**Exercise**
Look through the entries below and show every line containing the word "text".

**Record excerpts**

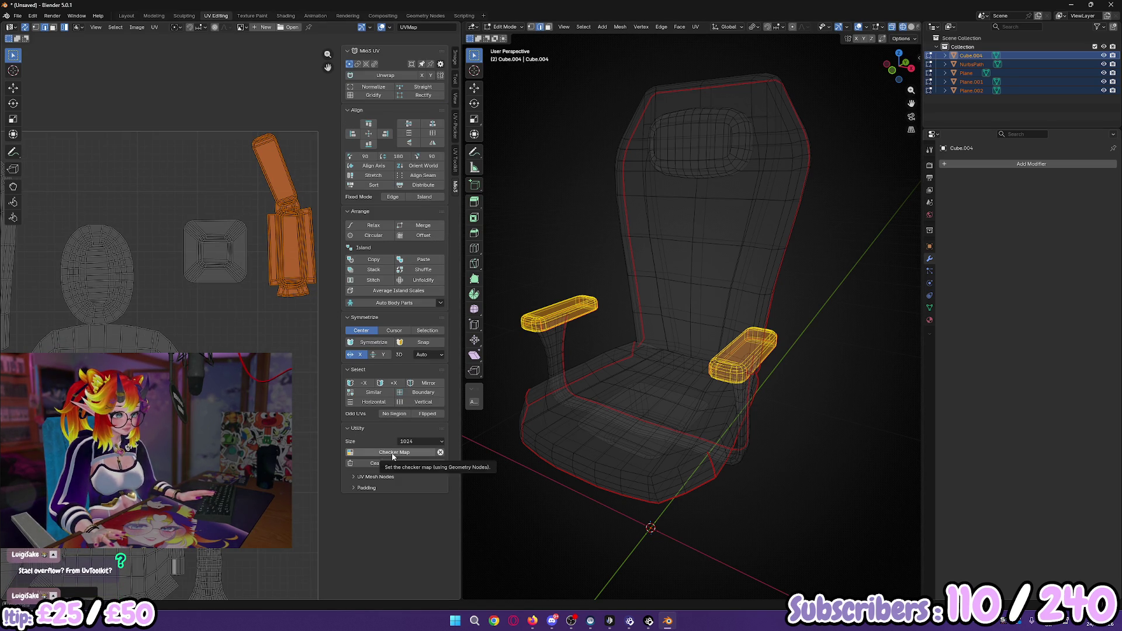
{"action": "middle_click_drag", "start_coordinate": [763, 339], "coordinate": [775, 331]}
{"action": "key", "text": "z"}
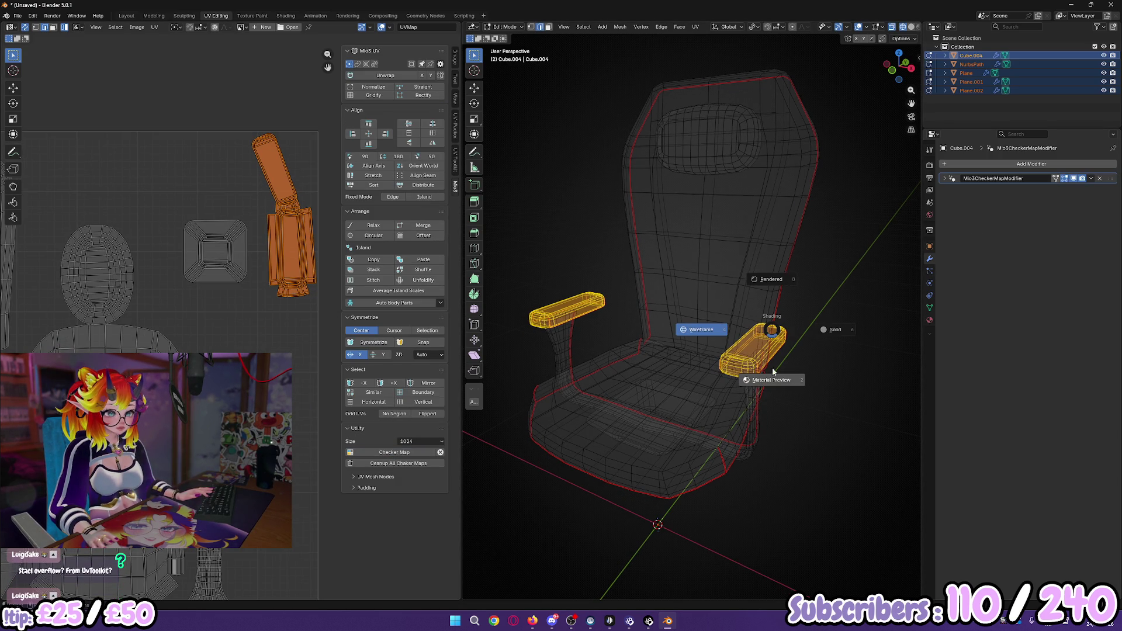
{"action": "left_click", "coordinate": [770, 381]}
{"action": "scroll", "coordinate": [790, 409], "scroll_direction": "up", "scroll_amount": 2}
{"action": "middle_click_drag", "start_coordinate": [790, 409], "coordinate": [783, 404]}
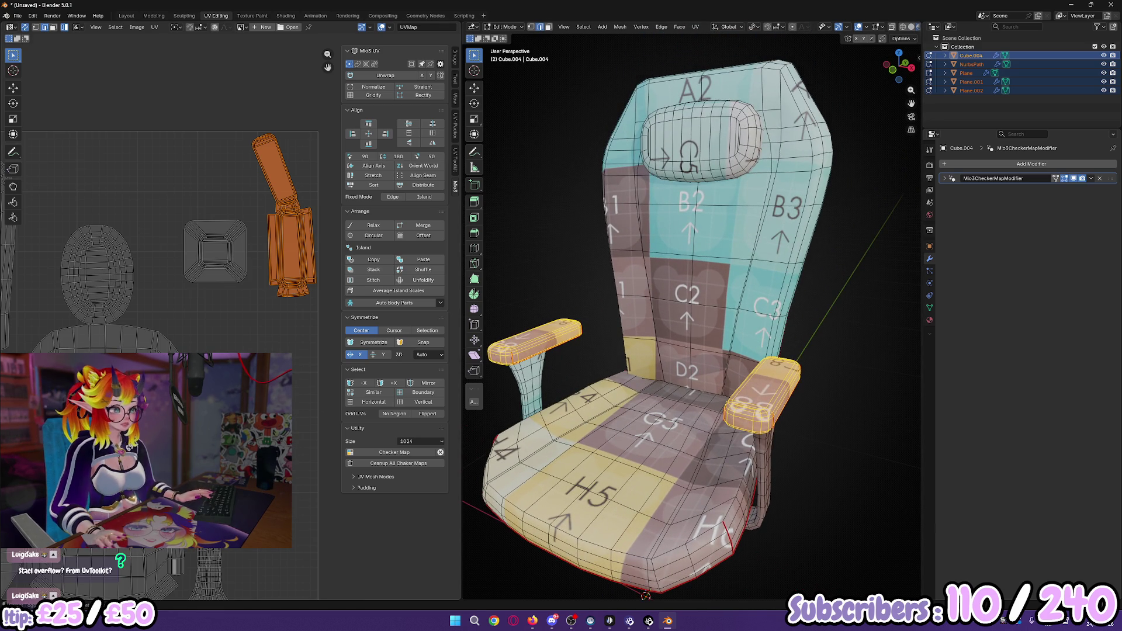
Step: Select the headrest's UV island and scale it up about 1.61 times
{"action": "middle_click_drag", "start_coordinate": [175, 263], "coordinate": [221, 254]}
{"action": "key", "text": "alt+a"}
{"action": "left_click", "coordinate": [168, 292]}
{"action": "middle_click_drag", "start_coordinate": [167, 292], "coordinate": [144, 302]}
{"action": "key", "text": "s"}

**Task solution**
{"action": "key", "text": "z"}
{"action": "key", "text": "alt+a"}
{"action": "key", "text": "s"}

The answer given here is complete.